このように、明治に入ってから今まで、色々紆余曲折はあったが、現在では京都の台所として、日本国内は勿論、世界的にも旅行マップに紹介されている。特に、日本の食の安全さが徐々に浸透し、中国本土からの観光客もここのところ増え始めているようだ。
それでは、主な店舗を紹介してみよう。
錦市場では京都の旬の食材や京野菜、京漬物その他、湯葉・鰻・佃煮・蒲鉾・干物・乾物などから茶・菓子・寿司・豆腐に至るまで手に入り、試食できる店舗も沢山ある。そのままお店で食べて帰ることもできる。観光客に人気なのが、豆腐、京漬け物といったところ。
ちなみに、2006年、錦市場は経済産業省が選定する全国の「がんばる商店街77選」に選ばれた。
一つ一つの説明より、視覚で感じていただこうと思う。
生牡蠣を中心に、貝をその場でさばいてくれる。

有名な漬物の「西利」。


上賀茂神社の側にある、焼もち。

丹波の黒豆を中心とした豆やさん

行列ができる豆腐屋さん

生麩のお店。
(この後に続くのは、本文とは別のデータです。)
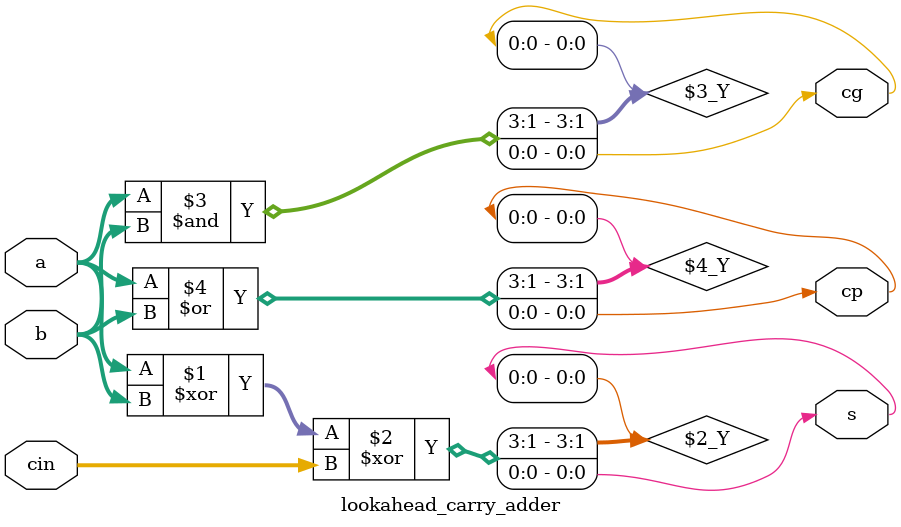
<source format=v>
module lookahead_carry_adder(a,b,cin,s,cg,cp);

input [3:0]a;
input [3:0]b;
input [3:0]cin;

output s,cg,cp;

assign s = a^b^cin;
assign cg = a&b;
assign cp = a|b;

endmodule

</source>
乾いた麩しか見たことがなかった私もびっくりの食感のよさがなんともいえない


やはり、元魚市場だけあってさかなやさんも多い



直ぐ食べれる総菜屋さんも年寄りが多い京都では大事な店となる



京都は漬物屋さんが多く、この市場には5・6軒位ある。
私はこの打田漬物が好み

京野菜唯一の店

食事処も随分増えた。「わらい」というお好み焼きもある


花屋さんがチラホラ増えてきた

餅屋さん。右に見える臼で年末には大忙しとなる

見事な奈良漬専門店

京都ならでわのかわいいお菓子。金平糖も置いてあります

卵焼きでよくテレビにも取り上げられる三木鶏卵






京都はちりめん山椒が有名であるが、このような佃煮屋さんが多い


焼きポンといってよく買う焼いた栗の店



有名な刃物の店「有次」

種類が豊富な上、京都独特の食文化にも触れることができると思う。
食べ歩くもよし、視覚で楽しむのもよし、四季折々の旬な食材が並ぶこの商店街は、何度足を運んでも飽きさせない品揃えと人の魅力がある。錦市場に是非一度足を運んでみると楽しいかもしれない。